작업 요청:
아래 PySpark 세션 생성 글을 마지막 줄 다음부터 이어서 써 주세요.

페이지 본문:
In [1]:
import pyspark
myConf = pyspark.SparkConf()
spark = pyspark.sql.SparkSession\
    .builder\
    .master('local')\
    .appName('myApp')\
    .config(conf = myConf)\
    .getOrCreate()

21/11/22 03:40:21 WARN Utils: Your hostname, Kritiasui-MacBookAir.local resolves to a loopback address: 127.0.0.1; using 172.30.1.23 instead (on interface en0)
21/11/22 03:40:21 WARN Utils: Set SPARK_LOCAL_IP if you need to bind to another address
21/11/22 03:40:23 WARN NativeCodeLoader: Unable to load native-hadoop library for your platform... using builtin-java classes where applicable
Using Spark's default log4j profile: org/apache/spark/log4j-defaults.properties
Setting default log level to "WARN".

제공 자료:
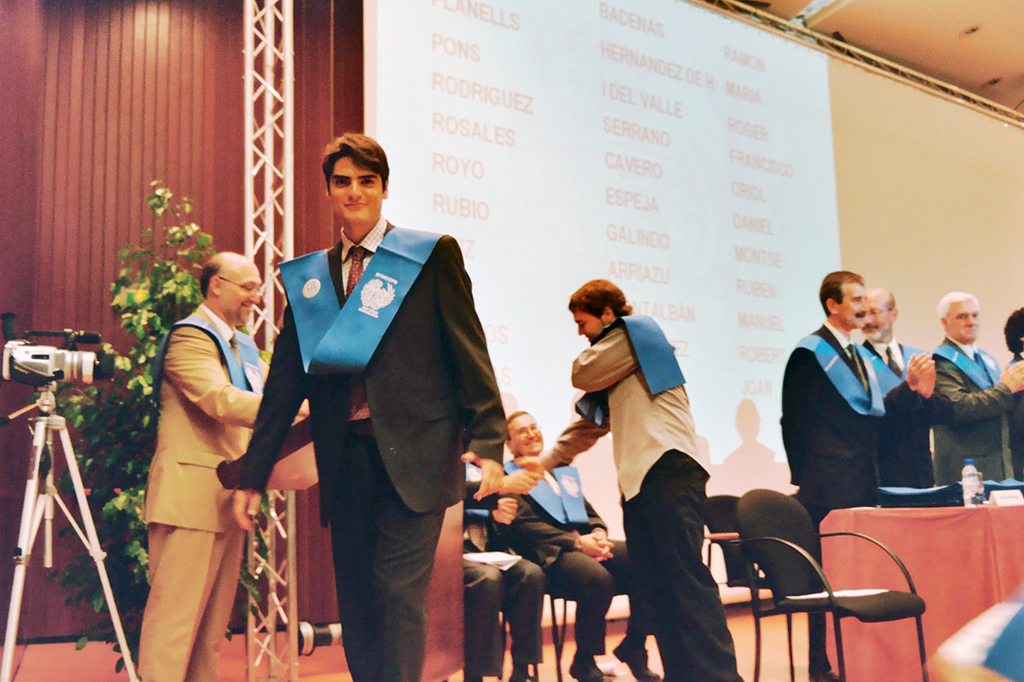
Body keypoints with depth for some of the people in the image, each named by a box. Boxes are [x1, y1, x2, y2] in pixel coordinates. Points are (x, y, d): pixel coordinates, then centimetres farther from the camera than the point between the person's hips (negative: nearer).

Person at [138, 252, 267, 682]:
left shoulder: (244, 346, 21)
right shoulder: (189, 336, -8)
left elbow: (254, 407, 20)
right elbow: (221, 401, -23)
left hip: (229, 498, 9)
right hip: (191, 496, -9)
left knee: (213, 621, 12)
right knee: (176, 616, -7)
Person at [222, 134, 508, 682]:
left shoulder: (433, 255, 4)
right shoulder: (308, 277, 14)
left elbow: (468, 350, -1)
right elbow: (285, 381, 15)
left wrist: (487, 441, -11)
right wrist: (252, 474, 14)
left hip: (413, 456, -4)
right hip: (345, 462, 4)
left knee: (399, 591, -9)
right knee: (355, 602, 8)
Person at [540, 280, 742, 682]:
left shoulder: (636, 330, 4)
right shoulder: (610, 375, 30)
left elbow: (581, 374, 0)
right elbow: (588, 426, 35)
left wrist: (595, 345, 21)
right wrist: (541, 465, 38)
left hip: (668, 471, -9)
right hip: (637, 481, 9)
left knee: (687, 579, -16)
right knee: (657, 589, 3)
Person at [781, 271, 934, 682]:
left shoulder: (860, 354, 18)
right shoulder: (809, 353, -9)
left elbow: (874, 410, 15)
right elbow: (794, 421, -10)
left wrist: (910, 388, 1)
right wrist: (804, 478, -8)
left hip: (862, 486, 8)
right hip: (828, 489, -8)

* * *

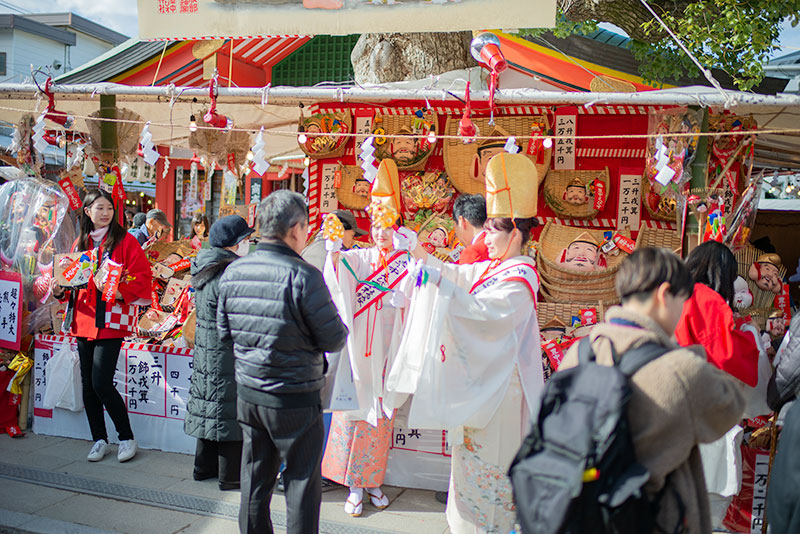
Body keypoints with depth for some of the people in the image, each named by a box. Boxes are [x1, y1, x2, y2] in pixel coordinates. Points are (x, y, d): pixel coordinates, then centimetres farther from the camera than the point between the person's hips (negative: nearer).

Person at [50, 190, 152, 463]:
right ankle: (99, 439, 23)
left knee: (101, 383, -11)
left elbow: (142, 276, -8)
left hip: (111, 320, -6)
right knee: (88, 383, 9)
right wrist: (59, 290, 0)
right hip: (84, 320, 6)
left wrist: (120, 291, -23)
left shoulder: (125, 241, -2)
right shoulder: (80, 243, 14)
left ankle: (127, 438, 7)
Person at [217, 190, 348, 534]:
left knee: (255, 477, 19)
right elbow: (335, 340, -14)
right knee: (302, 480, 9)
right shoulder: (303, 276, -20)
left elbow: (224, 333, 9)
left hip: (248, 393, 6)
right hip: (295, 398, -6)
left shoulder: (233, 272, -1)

==

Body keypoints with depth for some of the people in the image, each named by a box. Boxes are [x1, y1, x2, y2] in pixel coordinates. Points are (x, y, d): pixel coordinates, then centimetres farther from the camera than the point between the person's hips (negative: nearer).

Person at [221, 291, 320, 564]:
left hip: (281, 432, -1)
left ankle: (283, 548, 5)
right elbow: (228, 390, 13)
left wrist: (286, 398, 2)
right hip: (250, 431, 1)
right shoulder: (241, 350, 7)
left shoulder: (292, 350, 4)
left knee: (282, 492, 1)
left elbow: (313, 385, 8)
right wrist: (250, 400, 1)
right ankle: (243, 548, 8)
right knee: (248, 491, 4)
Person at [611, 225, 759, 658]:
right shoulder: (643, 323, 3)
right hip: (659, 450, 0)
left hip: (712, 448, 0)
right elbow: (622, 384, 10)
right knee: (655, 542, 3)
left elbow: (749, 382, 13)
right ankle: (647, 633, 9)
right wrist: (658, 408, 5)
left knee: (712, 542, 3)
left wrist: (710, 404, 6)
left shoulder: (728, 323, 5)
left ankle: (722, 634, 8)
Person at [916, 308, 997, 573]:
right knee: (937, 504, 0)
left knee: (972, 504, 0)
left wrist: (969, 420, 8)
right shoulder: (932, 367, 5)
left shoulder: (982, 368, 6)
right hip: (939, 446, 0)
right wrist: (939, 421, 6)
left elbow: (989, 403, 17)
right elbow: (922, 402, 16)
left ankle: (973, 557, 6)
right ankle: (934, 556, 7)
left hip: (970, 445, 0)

실습 결과:
To adjust logging level use sc.setLogLevel(newLevel). For SparkR, use setLogLevel(newLevel).


# RDD

## 생성

### List에서 생성
- sparkContext.parallelize()

In [2]:
myList = [x for x in range(1, 8)]
rdd1 = spark.sparkContext.parallelize(myList)


### file에서 생성
- sparkContext.textFile()

In [3]:
import os
rdd2 = spark.sparkContext.textFile(os.path.join('data', 'spark_wiki.txt'))

In [4]:
rdd3 = spark.sparkContext.textFile(os.path.join('data', 'spark_2cols.csv'))

## API
- 변환 함수를 사용해서 연산결과로서 새로운 RDD객체, iterator를 생성함
- 연산 함수를 사용해서 연산결과로서 새로운 상수값을 python list로 생성함

### transformations
- Lazy연산으로, 실제 수행시에 일괄적으로 실행된다.

In [5]:
# map
squared = rdd1.map(lambda x: x * x)
squared.collect()



[1, 4, 9, 16, 25, 36, 49]

In [6]:
# map
splitted = rdd3.map(lambda line : line.split(','))
splitted.take(5)


[['35', ' 2'], ['40', ' 27'], ['12', ' 38'], ['15', ' 31'], ['21', ' 1']]

In [7]:
# map
stripped = splitted.map(lambda x: [int(i) for i in x])
stripped.take(5)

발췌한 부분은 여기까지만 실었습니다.